Given entries:
- - - - - - -
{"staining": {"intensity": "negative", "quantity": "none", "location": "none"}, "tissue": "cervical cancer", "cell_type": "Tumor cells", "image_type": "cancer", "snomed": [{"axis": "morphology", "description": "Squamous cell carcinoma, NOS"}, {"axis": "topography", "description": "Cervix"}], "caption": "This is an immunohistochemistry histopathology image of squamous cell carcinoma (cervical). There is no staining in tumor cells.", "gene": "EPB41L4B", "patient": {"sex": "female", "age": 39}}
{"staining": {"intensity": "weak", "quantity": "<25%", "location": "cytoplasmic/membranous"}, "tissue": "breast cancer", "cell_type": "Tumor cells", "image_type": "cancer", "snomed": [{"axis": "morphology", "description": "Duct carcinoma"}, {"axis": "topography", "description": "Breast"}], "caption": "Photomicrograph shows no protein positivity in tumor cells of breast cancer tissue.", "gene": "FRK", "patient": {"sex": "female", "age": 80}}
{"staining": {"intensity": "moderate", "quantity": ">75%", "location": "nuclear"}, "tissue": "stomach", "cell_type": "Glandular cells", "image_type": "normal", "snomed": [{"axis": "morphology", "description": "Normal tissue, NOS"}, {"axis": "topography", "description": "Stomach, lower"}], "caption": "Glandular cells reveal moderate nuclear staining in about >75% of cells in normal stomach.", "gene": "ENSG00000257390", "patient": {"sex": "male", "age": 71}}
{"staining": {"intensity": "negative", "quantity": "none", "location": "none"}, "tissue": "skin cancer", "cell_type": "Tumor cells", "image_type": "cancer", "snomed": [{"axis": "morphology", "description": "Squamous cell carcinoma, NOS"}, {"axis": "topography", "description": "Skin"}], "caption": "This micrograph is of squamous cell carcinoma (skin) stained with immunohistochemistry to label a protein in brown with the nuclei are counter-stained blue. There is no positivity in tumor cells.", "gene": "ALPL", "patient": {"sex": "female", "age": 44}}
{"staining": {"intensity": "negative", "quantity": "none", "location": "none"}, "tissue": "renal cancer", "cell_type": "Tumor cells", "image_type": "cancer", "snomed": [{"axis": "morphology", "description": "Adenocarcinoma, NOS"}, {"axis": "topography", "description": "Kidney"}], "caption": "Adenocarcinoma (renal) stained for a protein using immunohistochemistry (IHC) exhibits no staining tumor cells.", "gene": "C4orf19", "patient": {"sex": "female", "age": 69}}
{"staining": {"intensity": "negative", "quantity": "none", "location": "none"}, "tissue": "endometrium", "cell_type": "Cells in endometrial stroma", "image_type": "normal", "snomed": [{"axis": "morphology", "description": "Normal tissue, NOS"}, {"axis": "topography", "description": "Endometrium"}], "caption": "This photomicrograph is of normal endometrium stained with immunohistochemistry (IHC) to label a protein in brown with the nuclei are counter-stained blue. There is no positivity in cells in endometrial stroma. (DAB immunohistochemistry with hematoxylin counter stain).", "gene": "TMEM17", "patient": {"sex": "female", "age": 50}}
- - - - - - -
Task directions:
Lines containing the word "with" must all be returned from the material above.

Solution to the problem:
{"staining": {"intensity": "negative", "quantity": "none", "location": "none"}, "tissue": "skin cancer", "cell_type": "Tumor cells", "image_type": "cancer", "snomed": [{"axis": "morphology", "description": "Squamous cell carcinoma, NOS"}, {"axis": "topography", "description": "Skin"}], "caption": "This micrograph is of squamous cell carcinoma (skin) stained with immunohistochemistry to label a protein in brown with the nuclei are counter-stained blue. There is no positivity in tumor cells.", "gene": "ALPL", "patient": {"sex": "female", "age": 44}}
{"staining": {"intensity": "negative", "quantity": "none", "location": "none"}, "tissue": "endometrium", "cell_type": "Cells in endometrial stroma", "image_type": "normal", "snomed": [{"axis": "morphology", "description": "Normal tissue, NOS"}, {"axis": "topography", "description": "Endometrium"}], "caption": "This photomicrograph is of normal endometrium stained with immunohistochemistry (IHC) to label a protein in brown with the nuclei are counter-stained blue. There is no positivity in cells in endometrial stroma. (DAB immunohistochemistry with hematoxylin counter stain).", "gene": "TMEM17", "patient": {"sex": "female", "age": 50}}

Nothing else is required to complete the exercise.